◆ Passage
★ ★ ★ ★

1. New Thai constitution passed in referendum. In their first opportunity to vote since the 2014 military coup that toppled Yingluck Shinawatra’s democratically-elected government, the Thai people gave a resounding "yes" to the new military-drafted constitution. The results, with over 61 percent voting in favor, may not have been surprising given that the junta did its all to drown out the opposition, arresting and detaining dozens of activists and politicians in the lead-up to the vote. Experts were also quick to point out that approval did not equal widespread endorsement of the junta, as most people had never even seen a draft of the document and merely wanted a return to political normalcy. The military claims that the constitution – the country’s twentieth since absolute monarchy was dismantled in 1932 – will curb political corruption, heal political divisions, and instate national stability. Critics say, however, that the constitution only serves to uphold the power of the military and other unelected institutions, and constrain the populist forces challenging the establishment. Thailand hasn’t had much luck with merging constitutional and political change. Experts say that the 1997 “People’s Constitution,” proposed in the name of enhancing Thai democracy and featuring a nonpartisan, elected senate, actually created the conditions for the subsequent military coup and ensuing instability. For now, the goal of a stable Thailand remains uncertain, with new legislation, party realignments, and a national election on the horizon.

2. Violent protests shutter Chinese nuclear project. The municipal government of Lianyungang, a city in eastern China’s Jiangsu province, announced this week that it would halt work on a planned nuclear waste treatment plant, after days of protests by local residents. Thousands of locals demonstrated in the city center over the weekend, in response to reports that Lianyungang, which houses one of China’s largest nuclear power plants, might be selected for the waste facility. The protests turned violent on Monday evening, when riot police responded to demonstrators throwing water bottles by beating protesters and dispersing the crowd. Videos of the police attack posted online were removed by censors, and state media claimed there had been no conflict between police and demonstrators. While the Chinese government has announced plans to aggressively increase the country’s reliance on nuclear power, many Chinese have grown increasingly apprehensive about nuclear as an energy source since the 2011 Fukushima Daiichi disaster.

★ ★ ★ ★

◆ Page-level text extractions
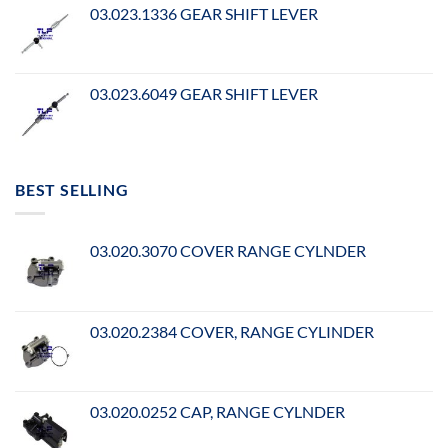
03.023.1336 GEAR SHIFT LEVER
03.023.6049 GEAR SHIFT LEVER
BEST SELLING
03.020.3070 COVER RANGE CYLNDER
03.020.2384 COVER, RANGE CYLINDER
03.020.0252 CAP, RANGE CYLNDER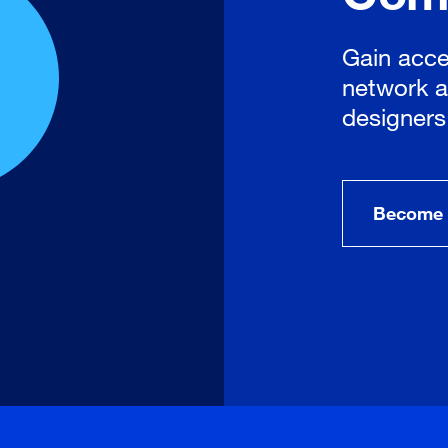
Gain acce
network a
designers
Become 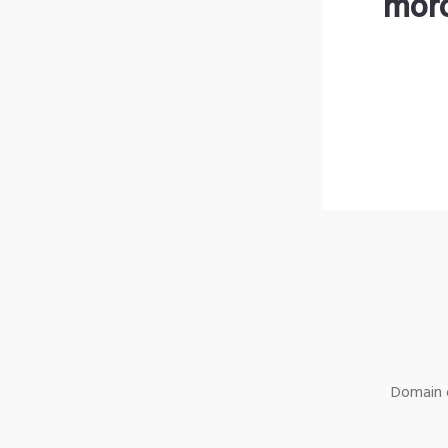
moro
Domain o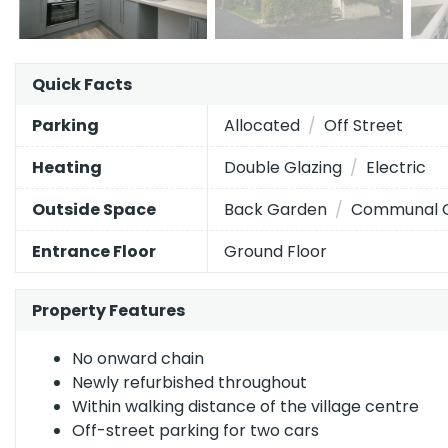
The
Quick Facts
Energy Efficiency Rating
current
EPC
Allocated
Off Street
Parking
Very energy efficient
- lower running costs
rating
Double Glazing
Electric
Heating
of
A
92–100
this
Back Garden
Communal 
Outside Space
B
property
81–91
is
C
Ground Floor
Entrance Floor
69–80
64
D
55–68
(grade
Property Features
d),
E
39–54
while
F
21–38
No onward chain
the
Newly refurbished throughout
potential
G
1–20
Within walking distance of the village centre
is
Off-street parking for two cars
76
Not energy efficient
- higher running costs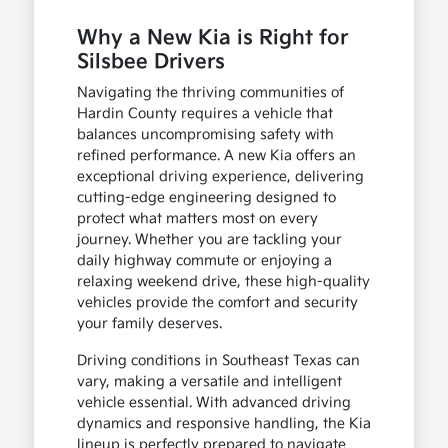
Why a New Kia is Right for
Silsbee Drivers
Navigating the thriving communities of
Hardin County requires a vehicle that
balances uncompromising safety with
refined performance. A new Kia offers an
exceptional driving experience, delivering
cutting-edge engineering designed to
protect what matters most on every
journey. Whether you are tackling your
daily highway commute or enjoying a
relaxing weekend drive, these high-quality
vehicles provide the comfort and security
your family deserves.
Driving conditions in Southeast Texas can
vary, making a versatile and intelligent
vehicle essential. With advanced driving
dynamics and responsive handling, the Kia
lineup is perfectly prepared to navigate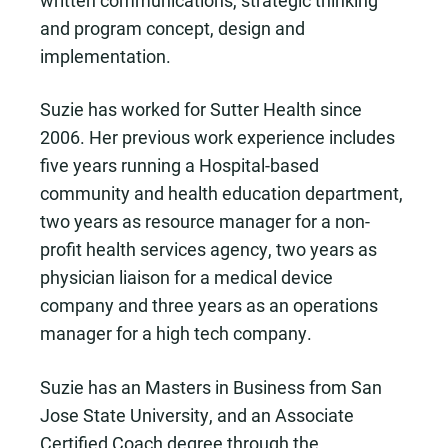
written communications, strategic thinking
and program concept, design and
implementation.
Suzie has worked for Sutter Health since
2006. Her previous work experience includes
five years running a Hospital-based
community and health education department,
two years as resource manager for a non-
profit health services agency, two years as
physician liaison for a medical device
company and three years as an operations
manager for a high tech company.
Suzie has an Masters in Business from San
Jose State University, and an Associate
Certified Coach degree through the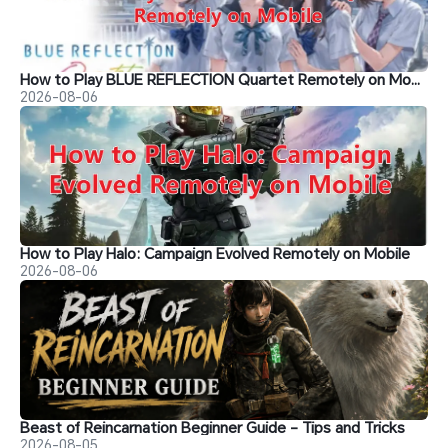
How to Play BLUE REFLECTION Quartet Remotely on Mobile
2026-08-06
How to Play Halo: Campaign Evolved Remotely on Mobile
2026-08-06
Beast of Reincarnation Beginner Guide - Tips and Tricks
2026-08-05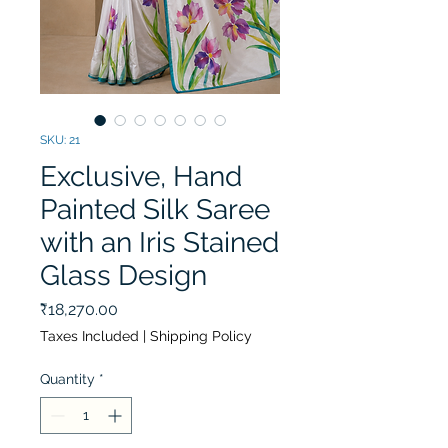
SKU: 21
Exclusive, Hand
Painted Silk Saree
with an Iris Stained
Glass Design
Price
₹18,270.00
Taxes Included
|
Shipping Policy
Quantity
*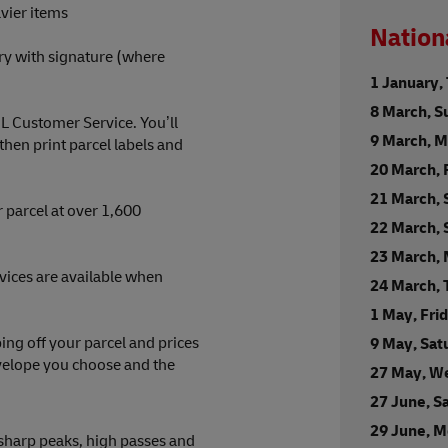
vier items
Nation
ry with signature (where
1 January,
8 March, S
HL Customer Service. You’ll
9 March, 
en print parcel labels and
20 March, 
21 March, 
 parcel at over 1,600
22 March,
23 March,
rvices are available when
24 March,
1 May, Fri
ng off your parcel and prices
9 May, Sat
nvelope you choose and the
27 May, W
27 June, S
29 June, 
 sharp peaks, high passes and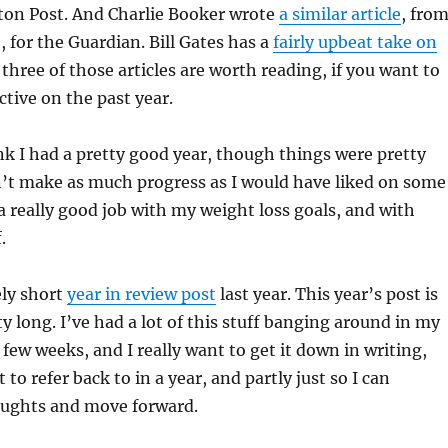
ton Post. And Charlie Booker wrote
a similar article
, fro
, for the Guardian. Bill Gates has a
fairly upbeat take on
three of those articles are worth reading, if you want to
tive on the past year.
ink I had a pretty good year, though things were pretty
dn’t make as much progress as I would have liked on some
 a really good job with my weight loss goals, and with
.
ely short
year in review post
last year. This year’s post is
ty long. I’ve had a lot of this stuff banging around in my
 few weeks, and I really want to get it down in writing,
t to refer back to in a year, and partly just so I can
ughts and move forward.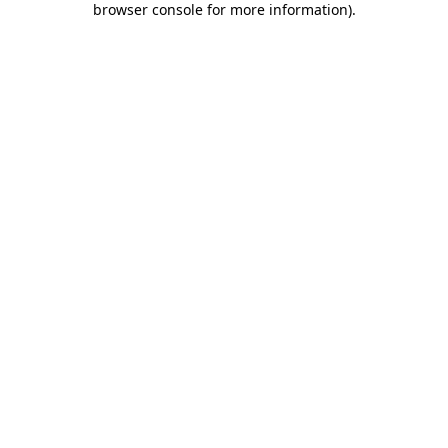
browser console for more information)
.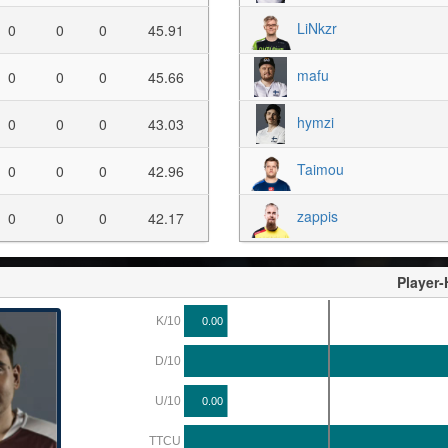
LiNkzr
0
0
0
45.91
mafu
0
0
0
45.66
hymzi
0
0
0
43.03
Taimou
0
0
0
42.96
zappis
0
0
0
42.17
Player
K/10
0.00
D/10
U/10
0.00
TTCU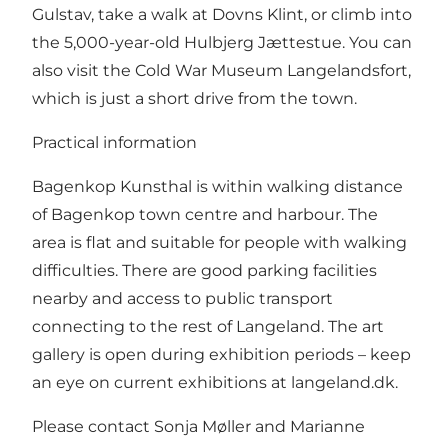
Gulstav, take a walk at Dovns Klint, or climb into
the 5,000-year-old Hulbjerg Jættestue. You can
also visit the Cold War Museum Langelandsfort,
which is just a short drive from the town.
Practical information
Bagenkop Kunsthal is within walking distance
of Bagenkop town centre and harbour. The
area is flat and suitable for people with walking
difficulties. There are good parking facilities
nearby and access to public transport
connecting to the rest of Langeland. The art
gallery is open during exhibition periods – keep
an eye on current exhibitions at langeland.dk.
Please contact Sonja Møller and Marianne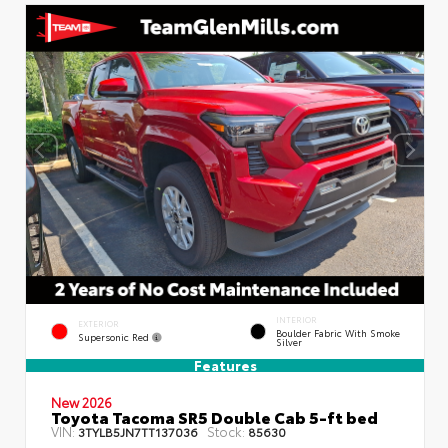
INTERIOR
EXTERIOR
Boulder Fabric With Smoke
Supersonic Red
Silver
Features
New 2026
Toyota Tacoma SR5 Double Cab 5-ft bed
VIN:
Stock:
3TYLB5JN7TT137036
85630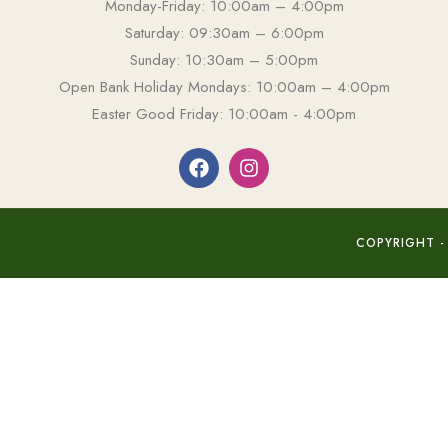
Monday-Friday: 10:00am – 4:00pm
Saturday: 09:30am – 6:00pm
Sunday: 10:30am – 5:00pm
Open Bank Holiday Mondays: 10:00am – 4:00pm
Easter Good Friday: 10:00am - 4:00pm
COPYRIGHT -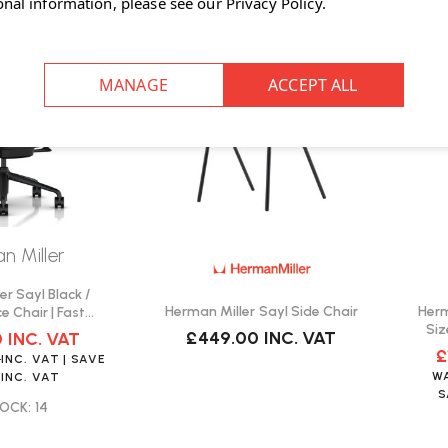
onal information, please see our
Privacy Policy
.
SALE
n Miller
er Sayl Black /
Herman Miller Sayl Side Chair
Herm
e Chair | Fast
Siz
ivery
£449.00
INC. VAT
0
INC. VAT
£
0
INC. VAT
| SAVE
W
INC. VAT
OCK: 14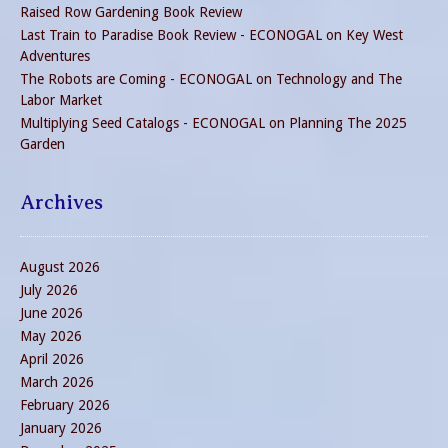
Raised Row Gardening Book Review
Last Train to Paradise Book Review - ECONOGAL
on
Key West
Adventures
The Robots are Coming - ECONOGAL
on
Technology and The
Labor Market
Multiplying Seed Catalogs - ECONOGAL
on
Planning The 2025
Garden
Archives
August 2026
July 2026
June 2026
May 2026
April 2026
March 2026
February 2026
January 2026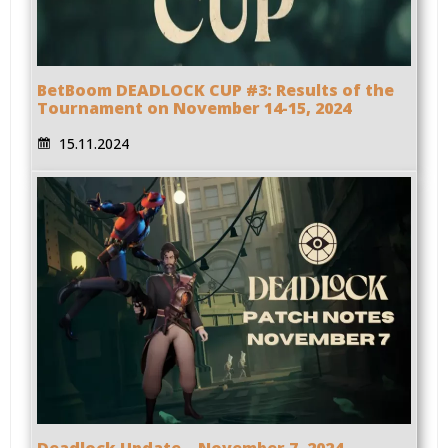
BetBoom DEADLOCK CUP #3: Results of the
Tournament on November 14-15, 2024
15.11.2024
Deadlock Update – November 7, 2024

★ ★ ★ ★

◆ Job item
List every year mentioned in the news summary above, in the order it appears. Next to each, give the event the summary links to that year.

◆ Expected output
- 2014: the military coup that toppled Yingluck Shinawatra's democratically-elected government
- 1932: absolute monarchy was dismantled
- 1997: the "People's Constitution"
- 2011: the Fukushima Daiichi disaster